[Dataset items]

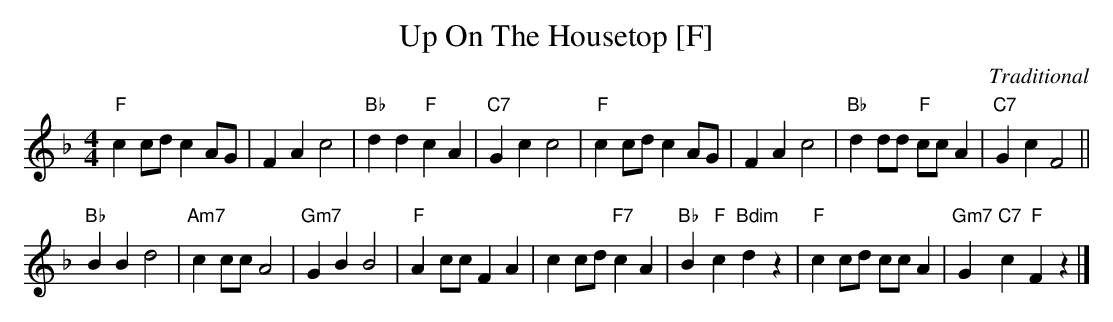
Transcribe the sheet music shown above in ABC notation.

X:1
T:Up On The Housetop [F]
C:Traditional
M:4/4
L:1/4
K:F
"F"c c/2d/2 c A/2G/2 | F A c2 | "Bb"d d "F"c A | "C7"G c c2 |\
"F"c c/2d/2 c A/2G/2 | F A c2 | "Bb"d d/2d/2 "F"c/2c/2 A | "C7"G c F2 ||
"Bb"B B d2 | "Am7"c c/2c/2 A2 | "Gm7"G B B2 | "F"A c/2c/2 F \
A | c c/2d/2 "F7"c A | "Bb"B "F"c "Bdim"d z | "F"c c/2d/2 c/2c/2 A | "Gm7"G "C7"c "F"F z |]
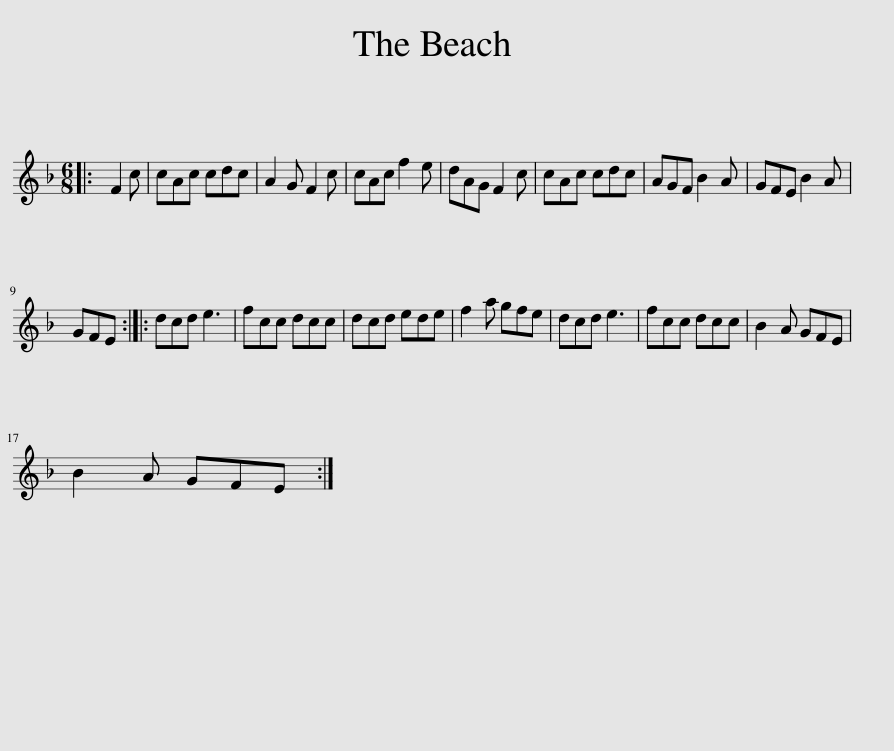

### Aim of the task
Please copy out all of the data above line for line, leaving out the pictures.

### Reply to the exercise
Transcribe the sheet music shown above in ABC notation.

X:1
T:Up On The Housetop [F]
C:Traditional
M:4/4
L:1/4
K:F
"F"c c/2d/2 c A/2G/2 | F A c2 | "Bb"d d "F"c A | "C7"G c c2 |\
"F"c c/2d/2 c A/2G/2 | F A c2 | "Bb"d d/2d/2 "F"c/2c/2 A | "C7"G c F2 ||
"Bb"B B d2 | "Am7"c c/2c/2 A2 | "Gm7"G B B2 | "F"A c/2c/2 F \
A | c c/2d/2 "F7"c A | "Bb"B "F"c "Bdim"d z | "F"c c/2d/2 c/2c/2 A | "Gm7"G "C7"c "F"F z |]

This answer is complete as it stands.